Breban Romulus, Vardavas Raffaele, Blower Sally
Department of Biomathematics, University of California, Los Angeles, California 90095-1555, USA.
Phys Rev E Stat Nonlin Soft Matter Phys. 2005 Oct;72(4 Pt 2):046110. doi: 10.1103/PhysRevE.72.046110. Epub 2005 Oct 11.
We introduce a class of growing network models that are directly applicable to epidemiology.

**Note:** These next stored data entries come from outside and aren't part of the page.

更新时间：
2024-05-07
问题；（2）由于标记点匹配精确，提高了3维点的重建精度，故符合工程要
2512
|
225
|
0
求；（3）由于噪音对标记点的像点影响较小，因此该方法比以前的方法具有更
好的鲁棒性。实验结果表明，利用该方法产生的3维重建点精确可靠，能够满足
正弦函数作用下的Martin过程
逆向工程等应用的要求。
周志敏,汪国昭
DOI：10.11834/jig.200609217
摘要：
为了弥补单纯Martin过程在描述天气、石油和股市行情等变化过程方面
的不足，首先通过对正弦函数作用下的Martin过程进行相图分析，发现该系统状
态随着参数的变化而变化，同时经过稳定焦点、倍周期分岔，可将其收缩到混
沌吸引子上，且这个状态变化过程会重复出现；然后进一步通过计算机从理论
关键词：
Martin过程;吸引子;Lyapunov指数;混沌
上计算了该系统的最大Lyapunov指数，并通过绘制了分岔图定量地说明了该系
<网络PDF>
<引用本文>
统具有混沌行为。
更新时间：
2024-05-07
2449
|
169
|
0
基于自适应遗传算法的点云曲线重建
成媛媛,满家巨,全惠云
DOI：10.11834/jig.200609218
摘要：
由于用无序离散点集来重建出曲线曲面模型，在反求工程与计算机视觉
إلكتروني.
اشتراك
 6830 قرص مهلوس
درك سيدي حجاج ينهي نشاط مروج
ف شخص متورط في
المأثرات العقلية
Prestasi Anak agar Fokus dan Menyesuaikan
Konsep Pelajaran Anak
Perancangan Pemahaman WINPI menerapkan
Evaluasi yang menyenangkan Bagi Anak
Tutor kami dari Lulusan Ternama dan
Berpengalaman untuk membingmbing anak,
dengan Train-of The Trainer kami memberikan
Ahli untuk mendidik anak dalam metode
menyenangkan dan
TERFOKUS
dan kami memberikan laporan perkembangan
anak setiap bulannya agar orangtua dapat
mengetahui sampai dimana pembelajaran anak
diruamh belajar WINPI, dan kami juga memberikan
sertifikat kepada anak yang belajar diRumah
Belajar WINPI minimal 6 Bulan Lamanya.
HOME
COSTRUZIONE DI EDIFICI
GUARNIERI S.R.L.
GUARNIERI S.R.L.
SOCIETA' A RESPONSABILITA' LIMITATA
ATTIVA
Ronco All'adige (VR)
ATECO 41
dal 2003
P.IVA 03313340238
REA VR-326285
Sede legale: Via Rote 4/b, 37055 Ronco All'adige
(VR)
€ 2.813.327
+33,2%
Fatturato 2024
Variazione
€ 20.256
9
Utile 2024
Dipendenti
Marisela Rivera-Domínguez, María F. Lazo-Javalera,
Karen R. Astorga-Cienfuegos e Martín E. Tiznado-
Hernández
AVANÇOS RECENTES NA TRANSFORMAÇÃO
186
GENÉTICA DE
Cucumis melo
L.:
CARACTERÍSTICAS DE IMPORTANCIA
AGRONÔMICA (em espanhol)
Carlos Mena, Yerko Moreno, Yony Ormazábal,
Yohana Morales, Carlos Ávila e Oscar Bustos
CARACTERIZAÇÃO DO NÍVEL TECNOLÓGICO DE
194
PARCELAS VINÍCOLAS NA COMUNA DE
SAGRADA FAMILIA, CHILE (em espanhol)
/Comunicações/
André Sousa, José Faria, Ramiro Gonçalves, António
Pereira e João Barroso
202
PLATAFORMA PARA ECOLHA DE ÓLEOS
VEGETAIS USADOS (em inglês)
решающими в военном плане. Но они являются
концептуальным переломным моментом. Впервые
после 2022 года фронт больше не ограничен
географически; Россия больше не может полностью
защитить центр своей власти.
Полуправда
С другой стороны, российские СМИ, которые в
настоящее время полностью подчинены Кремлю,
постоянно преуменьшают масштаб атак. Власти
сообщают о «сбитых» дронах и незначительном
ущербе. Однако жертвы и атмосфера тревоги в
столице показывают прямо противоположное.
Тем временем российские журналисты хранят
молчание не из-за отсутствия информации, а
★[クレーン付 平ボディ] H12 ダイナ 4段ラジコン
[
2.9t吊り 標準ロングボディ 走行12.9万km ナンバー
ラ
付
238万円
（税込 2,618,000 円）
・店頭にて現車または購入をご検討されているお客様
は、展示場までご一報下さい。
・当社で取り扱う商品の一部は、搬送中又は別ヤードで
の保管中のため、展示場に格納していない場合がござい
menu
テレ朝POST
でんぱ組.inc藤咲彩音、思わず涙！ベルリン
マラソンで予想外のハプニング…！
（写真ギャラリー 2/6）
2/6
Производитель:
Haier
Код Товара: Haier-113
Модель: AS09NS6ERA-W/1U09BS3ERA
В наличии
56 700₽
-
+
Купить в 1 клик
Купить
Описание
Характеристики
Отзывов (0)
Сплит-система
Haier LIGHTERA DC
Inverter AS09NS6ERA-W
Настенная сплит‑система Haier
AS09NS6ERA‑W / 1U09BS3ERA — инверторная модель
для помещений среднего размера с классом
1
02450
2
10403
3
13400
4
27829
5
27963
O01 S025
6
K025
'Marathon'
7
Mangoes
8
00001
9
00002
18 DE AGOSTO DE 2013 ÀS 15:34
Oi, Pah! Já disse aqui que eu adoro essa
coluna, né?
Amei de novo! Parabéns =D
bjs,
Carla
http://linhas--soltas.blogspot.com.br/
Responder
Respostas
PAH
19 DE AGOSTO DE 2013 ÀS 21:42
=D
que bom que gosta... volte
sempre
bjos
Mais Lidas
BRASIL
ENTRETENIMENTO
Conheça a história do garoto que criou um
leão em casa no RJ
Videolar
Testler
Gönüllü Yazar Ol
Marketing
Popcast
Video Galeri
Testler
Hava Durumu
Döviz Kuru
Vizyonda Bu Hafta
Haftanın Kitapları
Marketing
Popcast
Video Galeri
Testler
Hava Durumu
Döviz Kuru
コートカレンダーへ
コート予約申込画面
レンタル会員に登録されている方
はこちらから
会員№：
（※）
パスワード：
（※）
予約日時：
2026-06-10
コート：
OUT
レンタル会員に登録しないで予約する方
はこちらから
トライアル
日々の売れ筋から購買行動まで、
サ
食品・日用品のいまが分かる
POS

We show how to construct a growing network model (individual-level model) that generates the same epidemic-level outcomes as a population-level ordinary differential equation (ODE) model. For concreteness, we analyze the susceptible-infected (SI) ODE model of disease invasion. First, we give an illustrative example of a growing network whose population-level variables are compatible with those of this ODE model. Second, we demonstrate that a growing network model can be found that is equivalent to the Crump-Mode-Jagers (CMJ) continuous-time branching process of the SI ODE model of disease invasion. We discuss the computational advantages that our growing network model has over the CMJ branching process.
我们引入了一类直接适用于流行病学的增长网络模型。我们展示了如何构建一个增长网络模型(个体层面模型),该模型能产生与群体层面常微分方程(ODE)模型相同的流行病层面结果。具体而言,我们分析了疾病入侵的易感 - 感染(SI)ODE模型。首先,我们给出一个增长网络的示例,其群体层面变量与该ODE模型的变量兼容。其次,我们证明可以找到一个与疾病入侵的SI ODE模型的克兰普 - 莫德 - 贾格斯(CMJ)连续时间分支过程等效的增长网络模型。我们讨论了我们的增长网络模型相对于CMJ分支过程所具有的计算优势。